> [YOUR GOAL]
Find every line in the records below that contains the word "corazón", and copy each such line.

=== Begin Enclosure ===

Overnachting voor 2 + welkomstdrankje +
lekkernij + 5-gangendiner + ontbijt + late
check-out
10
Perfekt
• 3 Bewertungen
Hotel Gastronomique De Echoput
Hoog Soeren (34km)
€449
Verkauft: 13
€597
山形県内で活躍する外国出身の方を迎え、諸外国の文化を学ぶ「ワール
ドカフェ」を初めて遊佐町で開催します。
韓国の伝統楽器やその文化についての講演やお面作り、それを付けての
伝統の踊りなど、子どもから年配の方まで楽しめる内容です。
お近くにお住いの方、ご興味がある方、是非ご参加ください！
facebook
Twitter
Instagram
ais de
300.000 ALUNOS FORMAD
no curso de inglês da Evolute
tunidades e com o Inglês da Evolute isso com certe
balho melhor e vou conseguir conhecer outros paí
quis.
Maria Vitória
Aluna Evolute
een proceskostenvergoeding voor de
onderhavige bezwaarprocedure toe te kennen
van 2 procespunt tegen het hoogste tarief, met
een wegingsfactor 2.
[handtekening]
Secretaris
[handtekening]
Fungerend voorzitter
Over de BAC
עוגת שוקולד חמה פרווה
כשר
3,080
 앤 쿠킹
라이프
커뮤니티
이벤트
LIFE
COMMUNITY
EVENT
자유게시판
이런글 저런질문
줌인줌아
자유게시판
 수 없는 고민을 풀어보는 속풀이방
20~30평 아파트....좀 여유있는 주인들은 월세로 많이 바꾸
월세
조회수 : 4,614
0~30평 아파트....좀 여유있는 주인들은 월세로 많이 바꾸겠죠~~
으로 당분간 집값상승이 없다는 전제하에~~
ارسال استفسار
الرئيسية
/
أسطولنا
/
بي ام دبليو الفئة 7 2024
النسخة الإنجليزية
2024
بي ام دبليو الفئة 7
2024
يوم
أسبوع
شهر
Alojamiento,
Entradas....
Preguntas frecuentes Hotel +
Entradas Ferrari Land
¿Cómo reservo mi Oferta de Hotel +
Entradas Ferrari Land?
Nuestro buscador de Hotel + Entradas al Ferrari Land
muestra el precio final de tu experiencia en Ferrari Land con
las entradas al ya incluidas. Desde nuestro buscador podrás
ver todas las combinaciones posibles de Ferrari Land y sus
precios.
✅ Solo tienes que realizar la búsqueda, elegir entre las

=== End Enclosure ===
=== Begin Enclosure ===

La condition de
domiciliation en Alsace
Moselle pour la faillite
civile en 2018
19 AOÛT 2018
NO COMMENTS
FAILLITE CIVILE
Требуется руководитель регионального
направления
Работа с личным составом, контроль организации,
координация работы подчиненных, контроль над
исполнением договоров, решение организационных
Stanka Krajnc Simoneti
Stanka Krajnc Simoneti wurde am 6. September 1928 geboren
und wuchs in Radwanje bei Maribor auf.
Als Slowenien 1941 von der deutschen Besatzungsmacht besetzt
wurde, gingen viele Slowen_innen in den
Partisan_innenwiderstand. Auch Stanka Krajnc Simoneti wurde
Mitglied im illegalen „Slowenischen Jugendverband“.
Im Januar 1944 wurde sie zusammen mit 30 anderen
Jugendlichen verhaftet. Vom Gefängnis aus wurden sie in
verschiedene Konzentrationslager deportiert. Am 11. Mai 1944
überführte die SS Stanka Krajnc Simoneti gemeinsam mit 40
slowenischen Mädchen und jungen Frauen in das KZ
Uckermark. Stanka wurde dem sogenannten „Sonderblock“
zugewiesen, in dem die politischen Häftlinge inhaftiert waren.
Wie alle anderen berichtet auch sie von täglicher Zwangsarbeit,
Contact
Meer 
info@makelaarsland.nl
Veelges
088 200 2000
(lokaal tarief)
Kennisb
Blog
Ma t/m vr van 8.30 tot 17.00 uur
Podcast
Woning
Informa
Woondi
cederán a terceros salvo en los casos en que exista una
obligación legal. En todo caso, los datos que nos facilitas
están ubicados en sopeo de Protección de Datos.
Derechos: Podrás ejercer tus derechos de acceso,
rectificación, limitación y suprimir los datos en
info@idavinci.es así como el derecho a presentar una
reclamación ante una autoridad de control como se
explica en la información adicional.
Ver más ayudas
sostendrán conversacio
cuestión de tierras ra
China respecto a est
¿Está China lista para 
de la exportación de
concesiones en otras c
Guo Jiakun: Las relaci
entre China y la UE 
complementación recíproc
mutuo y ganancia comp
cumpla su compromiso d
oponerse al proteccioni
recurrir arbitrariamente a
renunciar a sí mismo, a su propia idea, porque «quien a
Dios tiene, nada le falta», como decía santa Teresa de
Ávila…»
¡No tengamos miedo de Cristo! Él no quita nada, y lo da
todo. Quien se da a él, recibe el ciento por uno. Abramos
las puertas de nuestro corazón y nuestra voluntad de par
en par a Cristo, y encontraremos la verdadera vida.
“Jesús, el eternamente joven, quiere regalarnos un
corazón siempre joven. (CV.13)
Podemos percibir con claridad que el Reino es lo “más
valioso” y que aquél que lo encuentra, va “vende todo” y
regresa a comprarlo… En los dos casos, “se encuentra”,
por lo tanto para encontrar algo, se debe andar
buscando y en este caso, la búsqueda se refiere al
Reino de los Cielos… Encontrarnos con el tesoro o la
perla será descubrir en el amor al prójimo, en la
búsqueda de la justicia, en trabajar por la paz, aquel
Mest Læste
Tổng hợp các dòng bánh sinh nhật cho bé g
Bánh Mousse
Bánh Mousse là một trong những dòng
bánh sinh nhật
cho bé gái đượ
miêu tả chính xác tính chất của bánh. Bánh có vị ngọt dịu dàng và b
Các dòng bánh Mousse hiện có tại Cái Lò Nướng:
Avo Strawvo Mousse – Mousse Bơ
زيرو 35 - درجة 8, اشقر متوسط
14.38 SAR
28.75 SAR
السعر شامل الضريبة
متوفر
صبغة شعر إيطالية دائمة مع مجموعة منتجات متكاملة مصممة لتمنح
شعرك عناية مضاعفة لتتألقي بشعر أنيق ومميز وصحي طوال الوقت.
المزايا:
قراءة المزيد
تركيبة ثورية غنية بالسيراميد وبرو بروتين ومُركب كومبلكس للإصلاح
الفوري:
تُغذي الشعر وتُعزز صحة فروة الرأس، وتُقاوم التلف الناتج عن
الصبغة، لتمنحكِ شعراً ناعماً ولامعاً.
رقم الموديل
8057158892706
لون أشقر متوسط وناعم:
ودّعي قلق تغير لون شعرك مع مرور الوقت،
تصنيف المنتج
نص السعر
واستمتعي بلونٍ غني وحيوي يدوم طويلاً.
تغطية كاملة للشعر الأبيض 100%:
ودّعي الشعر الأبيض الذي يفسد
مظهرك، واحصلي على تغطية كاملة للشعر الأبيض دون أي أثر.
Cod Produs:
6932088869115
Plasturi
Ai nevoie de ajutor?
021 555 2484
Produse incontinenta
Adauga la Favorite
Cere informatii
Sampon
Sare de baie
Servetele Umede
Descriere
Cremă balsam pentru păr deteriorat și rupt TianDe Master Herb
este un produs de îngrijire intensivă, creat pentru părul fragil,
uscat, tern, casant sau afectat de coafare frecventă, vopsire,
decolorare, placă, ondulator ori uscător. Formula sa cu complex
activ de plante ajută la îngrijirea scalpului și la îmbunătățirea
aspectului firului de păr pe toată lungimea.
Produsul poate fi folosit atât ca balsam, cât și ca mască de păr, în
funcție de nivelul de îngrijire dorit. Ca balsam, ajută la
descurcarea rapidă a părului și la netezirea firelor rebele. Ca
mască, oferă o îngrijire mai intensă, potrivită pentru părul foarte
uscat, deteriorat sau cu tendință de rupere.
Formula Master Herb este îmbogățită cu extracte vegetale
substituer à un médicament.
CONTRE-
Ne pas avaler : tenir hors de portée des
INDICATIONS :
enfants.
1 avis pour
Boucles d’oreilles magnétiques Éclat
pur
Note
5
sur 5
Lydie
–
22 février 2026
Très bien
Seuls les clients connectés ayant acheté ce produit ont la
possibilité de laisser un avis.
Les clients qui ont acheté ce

=== End Enclosure ===

> [ANSWER SPACE]
las puertas de nuestro corazón y nuestra voluntad de par
corazón siempre joven. (CV.13)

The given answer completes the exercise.